O Brasil, novamente, se movimentou com a barbárie cometida contra uma jovem em Copacabana, Rio de Janeiro. Aquele estupro coletivo exteriorizou o fracasso social, diante da violência contra as mulheres.
Esse não é apenas mais um episódio criminal que engrossa e preenche as páginas policiais. É um acontecimento que desnuda, de forma brutal, uma realidade persistente da sociedade brasileira: a incapacidade coletiva de proteger meninas e mulheres da violência sexual. Mais do que um crime isolado, o caso revela uma estrutura social marcada por desigualdades de gênero, banalização da violência e falhas institucionais que permitem que tais atrocidades continuem a ocorrer.
Copacabana, um dos bairros mais conhecidos do Brasil e símbolo da Cidade Maravilhosa, costuma representar, no imaginário coletivo, a beleza da orla, a vida cultural intensa e a convivência urbana cosmopolita. No entanto, o crime ocorrido ali rompe com essa imagem e nos obriga a olhar para outra face da realidade urbana brasileira: a vulnerabilidade das mulheres, mesmo em espaços públicos e supostamente seguros. A violência sexual, quando praticada de forma coletiva, revela um grau ainda mais grave de desumanização da vítima, pois transforma o corpo da mulher em objeto de dominação compartilhada.

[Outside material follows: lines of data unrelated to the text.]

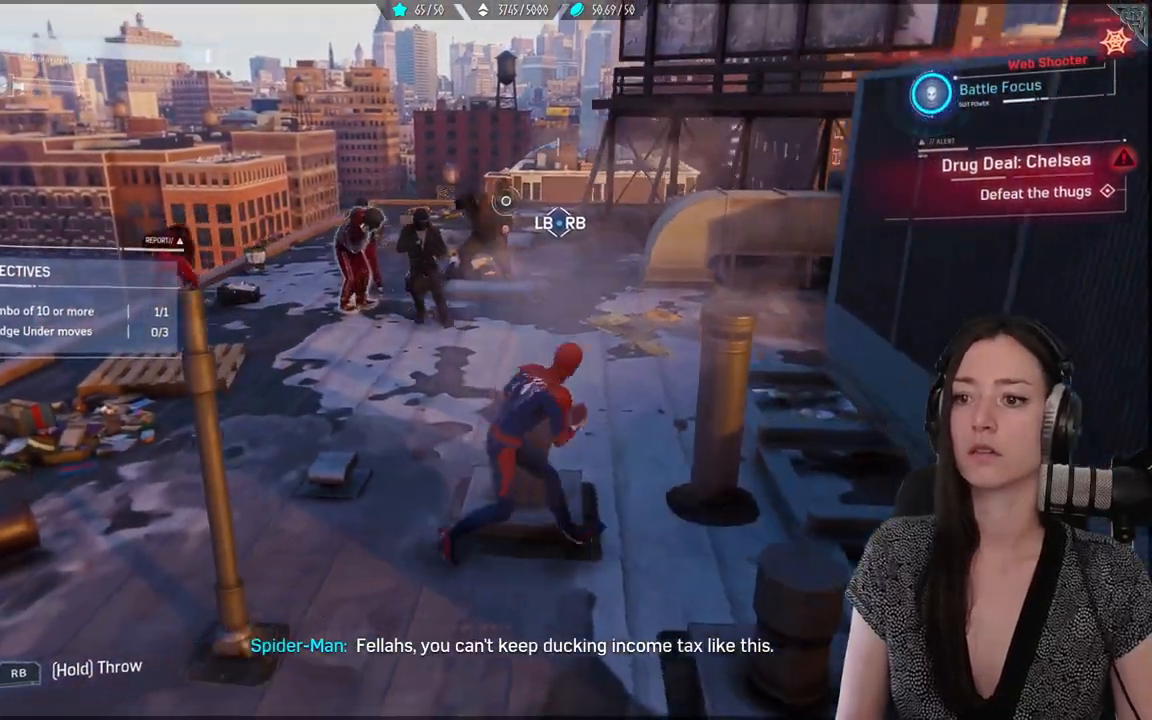
{"buttons": ["L1", "R1"], "left_stick": "center", "right_stick": "center", "events": [[217, "left_stick", "up"], [233, "right_stick", "down-left"], [383, "right_stick", "center"], [417, "left_stick", "center"], [450, "R1", "down"], [467, "L1", "down"]]}
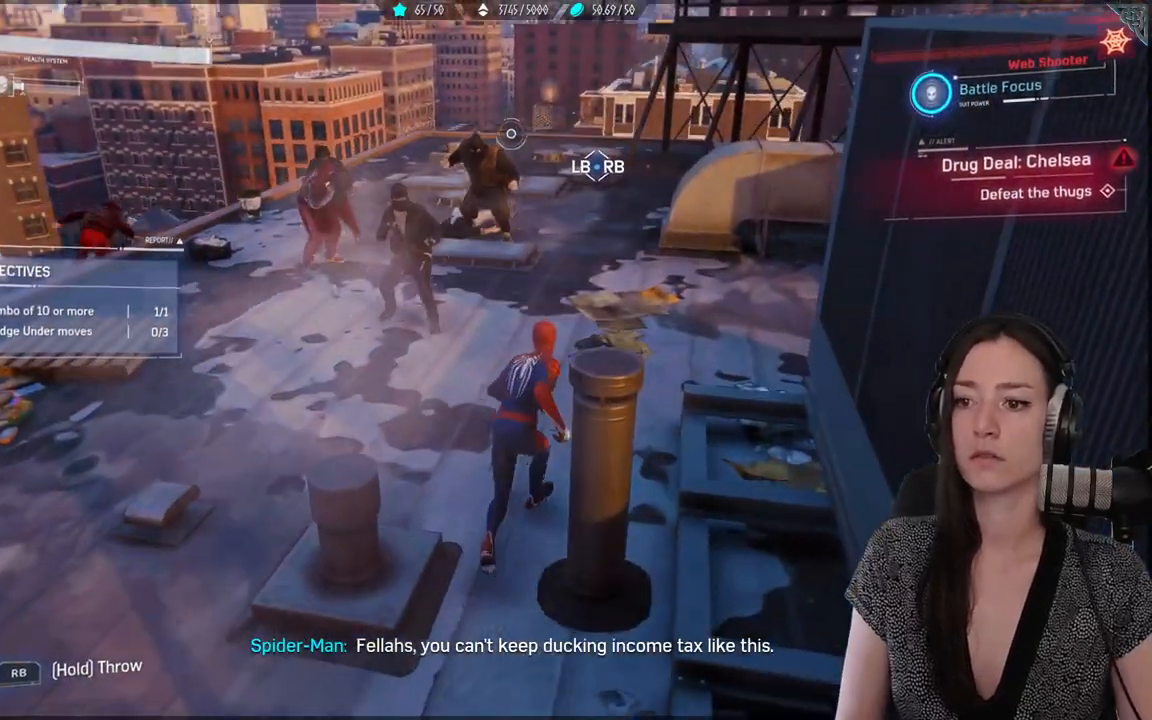
{"buttons": ["L1", "R1"], "left_stick": "center", "right_stick": "center", "events": []}
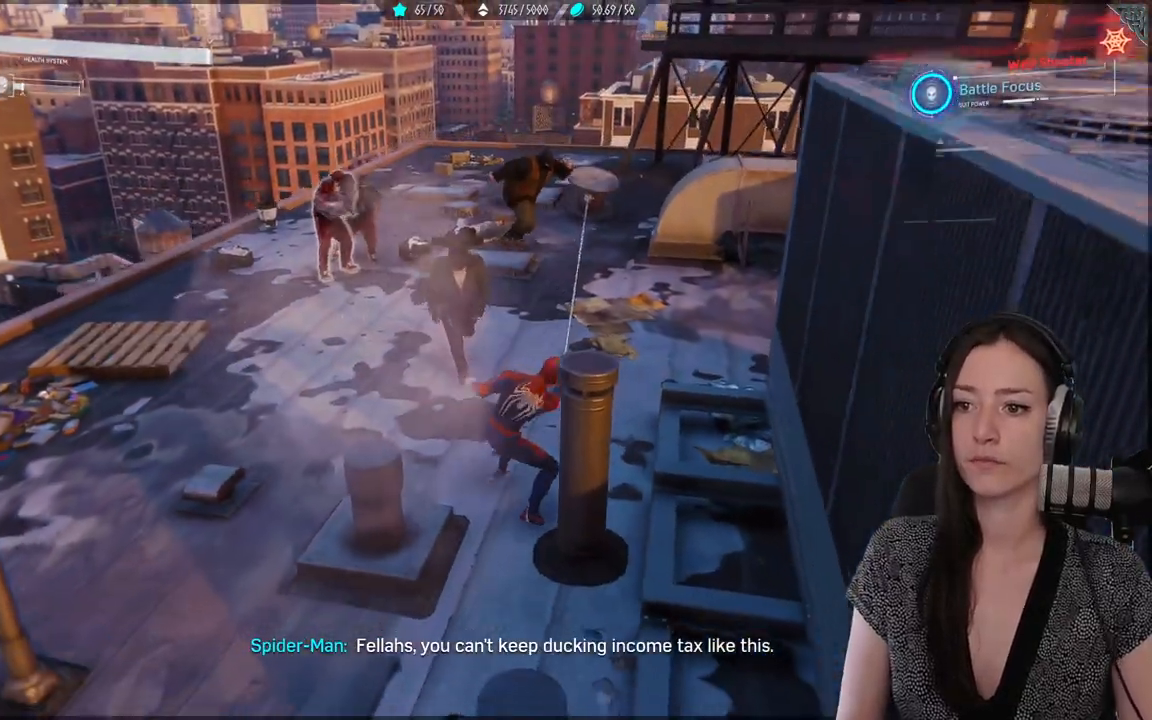
{"buttons": ["L1", "R1"], "left_stick": "center", "right_stick": "down", "events": [[133, "right_stick", "down"]]}
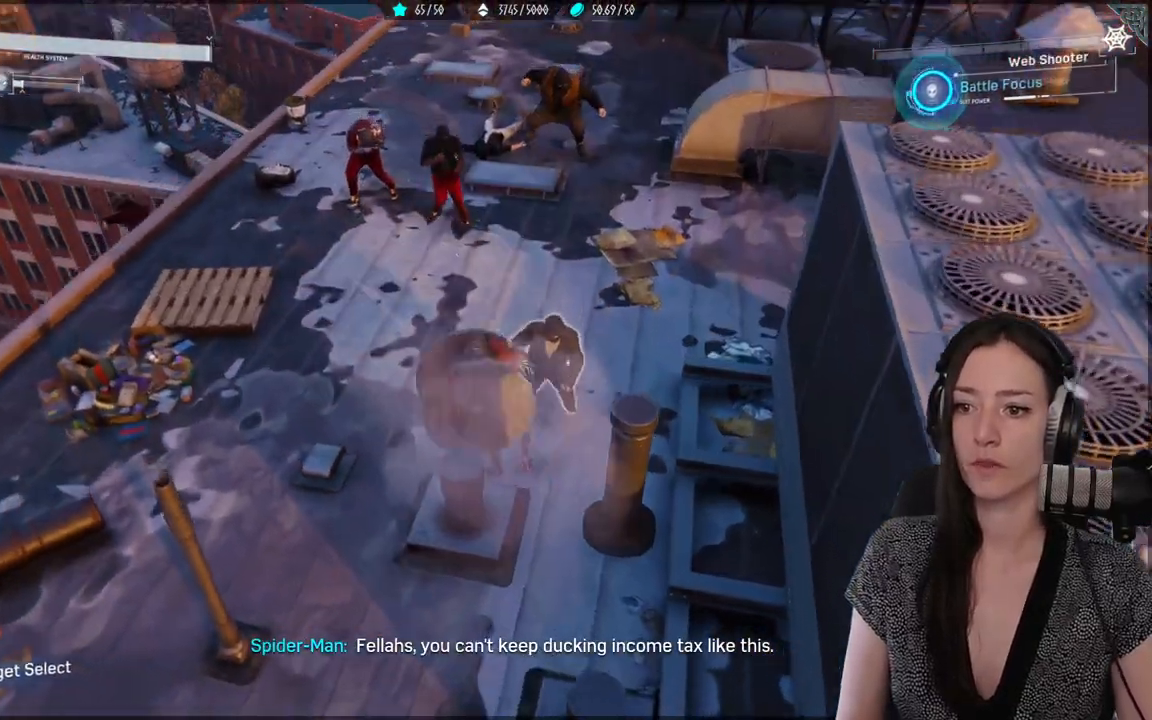
{"buttons": [], "left_stick": "center", "right_stick": "center", "events": [[317, "right_stick", "center"], [383, "L1", "up"], [383, "R1", "up"]]}
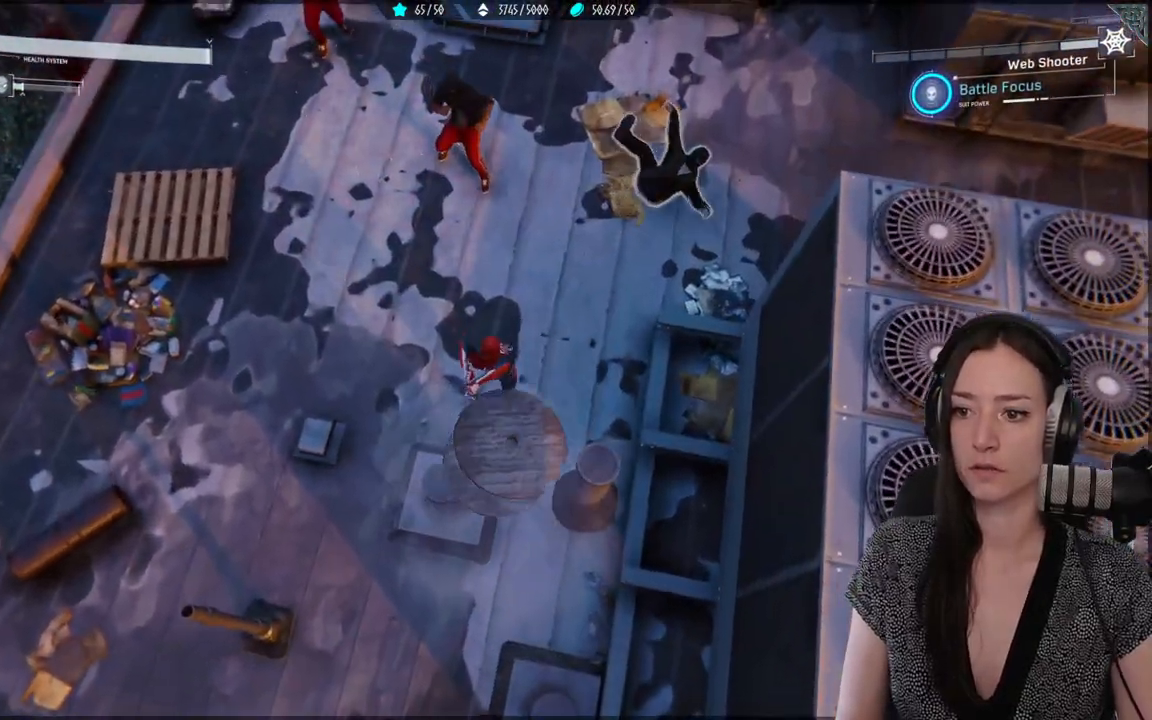
{"buttons": ["X"], "left_stick": "up-left", "right_stick": "center", "events": [[100, "X", "down"], [117, "left_stick", "up-left"], [200, "X", "up"], [300, "X", "down"], [400, "X", "up"], [500, "X", "down"]]}
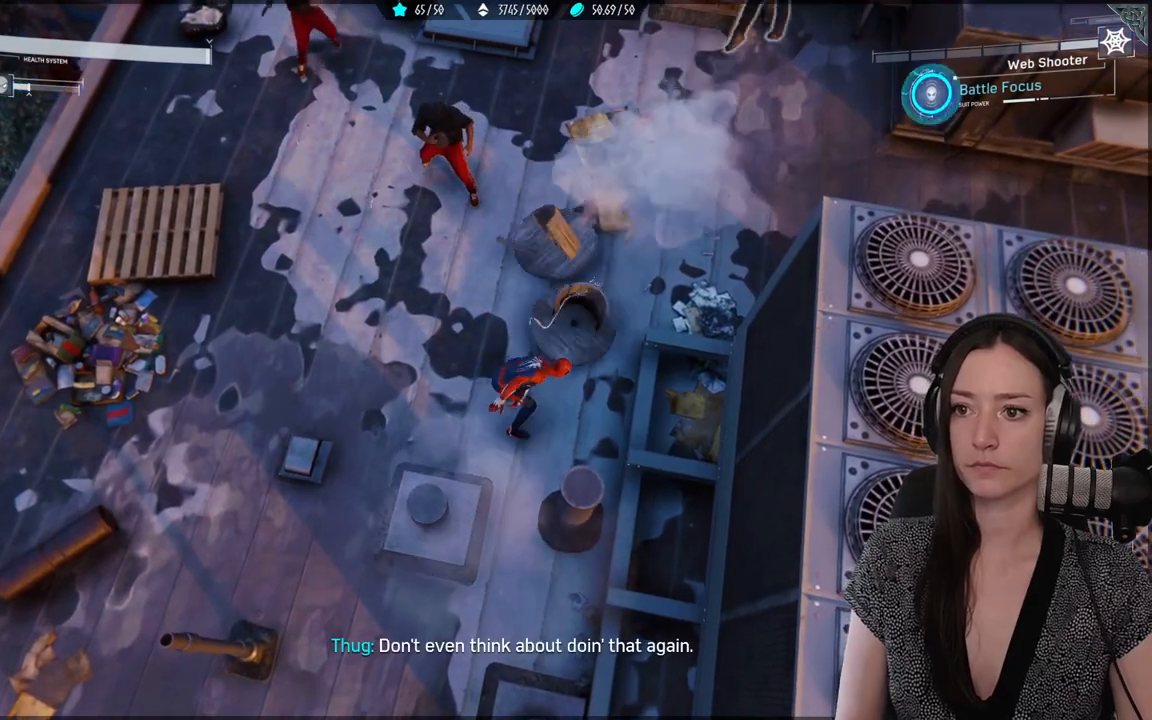
{"buttons": ["X"], "left_stick": "up-left", "right_stick": "center", "events": [[100, "X", "up"], [200, "X", "down"], [300, "X", "up"], [417, "X", "down"]]}
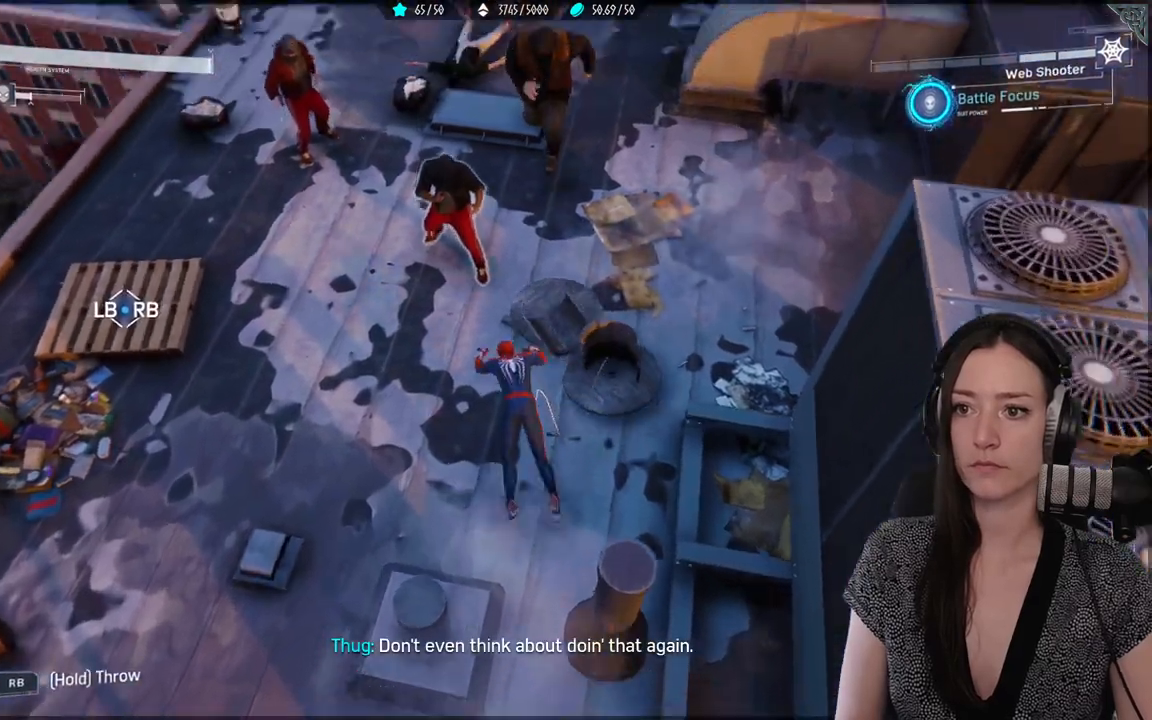
{"buttons": ["X"], "left_stick": "down", "right_stick": "center", "events": [[17, "X", "up"], [100, "X", "down"], [200, "X", "up"], [283, "X", "down"], [317, "left_stick", "center"], [400, "X", "up"], [417, "left_stick", "down"], [467, "X", "down"]]}
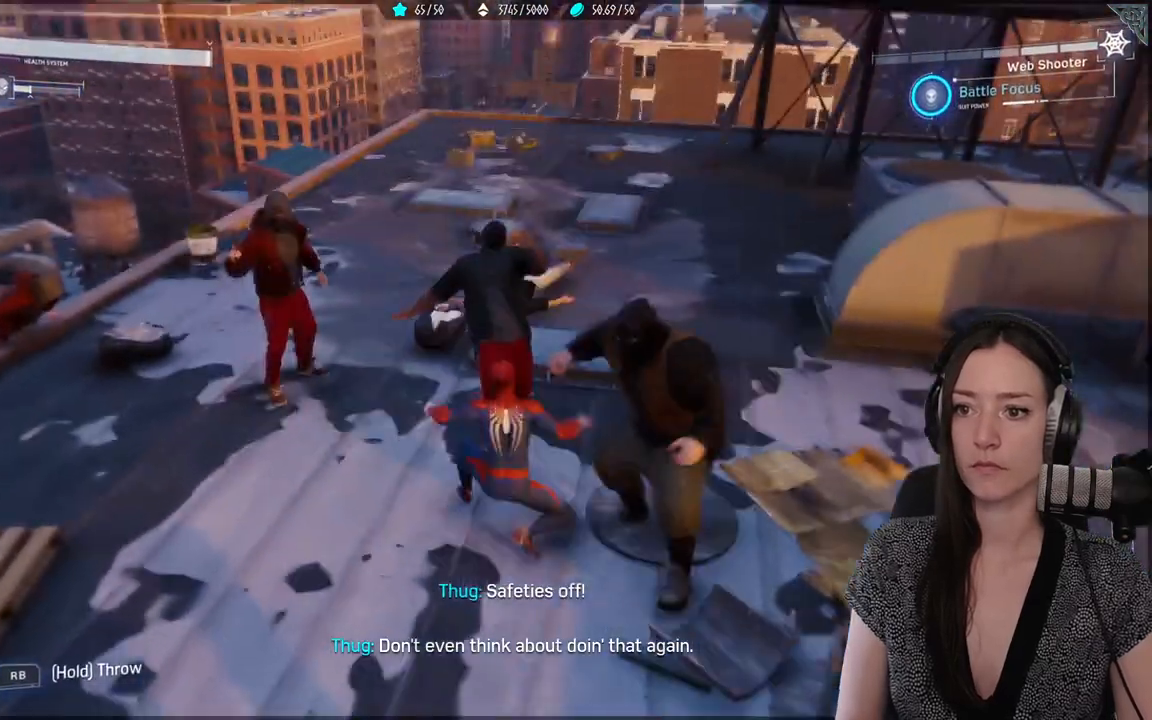
{"buttons": ["X"], "left_stick": "center", "right_stick": "center", "events": [[100, "X", "up"], [150, "X", "down"], [200, "left_stick", "center"]]}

Em maio do ano de 2016, há quase dez anos atrás, uma vítima de 16 anos, também em terras cariocas, foi estuprada coletivamente por mais de 30 homens. Naquela horrenda e criminosa ocasião, a jovem teve a divulgação do seu sofrimento na internet, o que externou a quase certeza da impunidade dos criminosos. Assim, a cultura do estupro voltou a ser tema de debate, mostrando como as mulheres estão afetas a crueldades ilimitadas, pela condição de gênero.
Em Cuiabá, ano de 2014, infelizmente uma vítima de estupro coletivo também viveu esse filme de terror. Um dos seus agressores foi o jovem que a buscou em casa e pediu autorização para o pai e a mãe dela para que pudessem passear naquela noite. A família da vítima elucidou que nunca imaginariam que alguém que se dirige aos ascendentes para pedir autorização para levar a filha para um passeio seria um criminoso. O homem? Jovem e estudante universitário. Todavia, ela foi levada para um apartamento onde vários homens dela abusaram sexualmente, de forma que ela teve um dos mamilos retirados no dente.
O estupro coletivo possui uma dimensão simbólica particularmente violenta. Ele não representa apenas o ato criminoso em si, mas uma forma de afirmação de poder, de demonstração de força e de reafirmação de uma cultura machista que, historicamente, inferiorizou as mulheres. Ao agir em grupo, os agressores compartilham não apenas o crime, mas também a ideia de impunidade e de cumplicidade masculina. A vítima, por sua vez, é reduzida a um instrumento de violência coletiva.
Esse cenário revela uma dupla violência: a do crime em si e a do silêncio que muitas vezes o cerca. Historicamente, as vítimas de violência sexual foram submetidas a processos de culpabilização social. É uma lógica profundamente perversa. Em um Estado Democrático de Direito, a responsabilidade pelo crime deve recair exclusivamente sobre quem o pratica. Nenhuma circunstância, comportamento ou condição da vítima pode servir como justificativa para um ato de violência sexual. A cultura da culpabilização da vítima precisa ser definitivamente superada.
Visível é que o enfrentamento à violência sexual exige uma abordagem multidimensional, que envolve educação, políticas públicas de prevenção, fortalecimento das instituições de segurança e justiça, além de mudanças culturais profundas. Sem transformação social, a lei permanece apenas como instrumento repressivo posterior ao dano já causado.
Um dos investigados pela prática do estupro coletivo em Copacabana, ao ser preso gerou indignação pela misoginia estampada em sua camiseta com o verbete em inglês: “regret nothing”, ou seja, “não me arrependo de nada”. Essa frase está associada aos grupos masculinos conhecidos como “machosfera” e “redpill”, que propagam a misoginia.
Será que não passou da hora da misoginia ser positivada como crime no país?
Rosana Leite Antunes de Barros é defensora pública estadual, mestra em Sociologia pela UFMT.